ER: What other works are in the show?

MG: Skateboards and a hat. I painted on a hat. It was pretty fun. Kind of like Magritte. He used to paint bowler hats. He also painted on bottles and stuff. He painted on curved surfaces. My girlfriend Heathermary bought me the hat and I painted on it. I didn't really wear it until I painted it.

ER: Is this the first show you have done in a while?

MG: I was in a photography show called Topsy Turvy at the Janet Borden gallery. It was photos I made with my Sidekick.

ER: So you take photos, paint, make zines, write poetry, skateboard! You work in many mediums. What is your favorite? (LEFT: UNTITLED (HOTROD) 2009)


MG: I take it as it comes. I just made two super-8 films with my friend William Strobeck. One is a music video for Coconut Records, which is Jason Schwartzman's band. You can see the video on the myspace page. And I did one for Pepe Bradock. He is normally an instrumental musician, but this time he took my voice and recorded it and put it to his music.

ER: Would you like to do more music videos?

MG: It's hard to say. I like George Baselitz. I like his huge sculptures. I would like to work like that, and make massive sculptures. I already did make one in Holland, at an art institute called Het Domeine. It is still there in the garden. It's on the web. You can see it.

ER: Do you have another show coming up?

MG: Yeah, uptown. It's pretty strange. It is a correspondence that I had over a period of time with my friend Jocko Weyland. He wrote the book ‘The Answer is Never', a historical account of himself and skateboarding from the early 80s to the 90s, or something like that.

ER: What do you mean by ‘correspondence'?

MG: Just like drawings, postcards and letters. He has saved them all. They look pretty good. That is what I think the show will be, with some new work as well.

ER: How do you keep all these different things going? Do you still skate?

MG: I just went to London to skate.
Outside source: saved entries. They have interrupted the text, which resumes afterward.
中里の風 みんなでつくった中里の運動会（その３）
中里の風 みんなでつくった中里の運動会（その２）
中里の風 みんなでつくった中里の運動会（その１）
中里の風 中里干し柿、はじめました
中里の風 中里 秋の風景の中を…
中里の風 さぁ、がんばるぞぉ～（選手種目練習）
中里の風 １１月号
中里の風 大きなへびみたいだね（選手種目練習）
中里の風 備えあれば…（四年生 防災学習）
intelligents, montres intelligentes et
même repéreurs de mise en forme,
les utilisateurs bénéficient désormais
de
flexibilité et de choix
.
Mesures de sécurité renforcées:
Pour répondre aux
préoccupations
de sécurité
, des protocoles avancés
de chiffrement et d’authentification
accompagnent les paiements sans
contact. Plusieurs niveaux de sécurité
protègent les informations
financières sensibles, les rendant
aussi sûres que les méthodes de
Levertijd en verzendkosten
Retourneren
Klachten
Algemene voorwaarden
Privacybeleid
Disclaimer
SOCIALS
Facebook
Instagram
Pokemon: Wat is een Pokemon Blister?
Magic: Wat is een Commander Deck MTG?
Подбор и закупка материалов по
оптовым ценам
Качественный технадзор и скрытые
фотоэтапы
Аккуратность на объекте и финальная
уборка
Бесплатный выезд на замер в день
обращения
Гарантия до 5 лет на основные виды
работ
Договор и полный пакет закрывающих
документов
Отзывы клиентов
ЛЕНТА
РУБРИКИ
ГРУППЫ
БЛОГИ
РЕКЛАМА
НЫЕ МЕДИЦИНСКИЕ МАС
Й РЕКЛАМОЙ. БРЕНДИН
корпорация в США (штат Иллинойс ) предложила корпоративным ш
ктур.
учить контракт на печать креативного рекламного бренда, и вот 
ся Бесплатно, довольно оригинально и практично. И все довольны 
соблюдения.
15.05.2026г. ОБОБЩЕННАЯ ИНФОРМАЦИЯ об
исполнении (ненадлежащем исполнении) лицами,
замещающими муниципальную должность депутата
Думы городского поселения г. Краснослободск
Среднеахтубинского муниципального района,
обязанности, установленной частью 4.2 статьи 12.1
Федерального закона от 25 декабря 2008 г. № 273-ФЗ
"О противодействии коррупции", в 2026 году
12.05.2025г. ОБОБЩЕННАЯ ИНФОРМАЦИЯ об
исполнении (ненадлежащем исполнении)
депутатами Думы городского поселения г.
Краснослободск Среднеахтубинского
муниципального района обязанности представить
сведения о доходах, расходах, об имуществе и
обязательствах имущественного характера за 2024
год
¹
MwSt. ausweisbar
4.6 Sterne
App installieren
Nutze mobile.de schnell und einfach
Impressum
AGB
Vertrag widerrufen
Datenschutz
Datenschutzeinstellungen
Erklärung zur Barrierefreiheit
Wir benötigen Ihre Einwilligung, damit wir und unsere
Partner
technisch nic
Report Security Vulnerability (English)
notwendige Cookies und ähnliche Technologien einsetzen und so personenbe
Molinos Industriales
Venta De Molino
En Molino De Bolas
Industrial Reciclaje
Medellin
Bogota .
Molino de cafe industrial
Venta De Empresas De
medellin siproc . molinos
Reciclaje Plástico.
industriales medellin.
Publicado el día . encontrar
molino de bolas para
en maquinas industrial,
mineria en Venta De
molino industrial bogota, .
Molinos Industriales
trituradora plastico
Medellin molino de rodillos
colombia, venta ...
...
But at the same time I am not very busy. I have a lot of time to smoke a cigar and sit around and do nothing and enjoy life-and wonder and ponder. I need time to think about how to conquer things. I am faced with the challenge of what I will do next and how will I do it.

 

 

UNTITLED (CHRIST FIGURE), 2009

 

 

ER: You also made a special limited edition zine for this show.

MG: That's what I like doing the most. It is the most free thing to do. I can write anything and just put it in a zine, and then it's out there. It is like blogging but on paper. It is what I started to do before the computers were all popular. I probably started to make zines in the early 90's. The first zine I made was in Europe, in Amsterdam or in the Hague. It was pretty fun because photocopiers were thought of as something that you used for being serious. For this show I have made 50 in total but I have given away a lot already. I give away my artwork a lot.

ER: Who have you collaborated with on zines?

MG: Harmony Korine. Cameron Jamie. His are the funniest. When I collaborate with him we come up with some pretty funny stuff. I did one with Cameron Jamie and Kim Gordon for a show in Holland at the White Lady gallery or museum or whatever it's called.

ER: It would be good to see all of your zines together.

MG: That would probably be impossible. There are so many of them.

ER: What did you put in the zine for this show?

MG: The zine I have made is poetry. I think that things are poetic when they don't have a boundary. Without rules. My life is poetic. It is better to live in a world of poetic meaning rather than hardcore reality.


South West, curated by Emma Reeves, opens at the Half Gallery tomorrow, 6–8 PM. The gallery is located at 208 Forsyth Street, New York.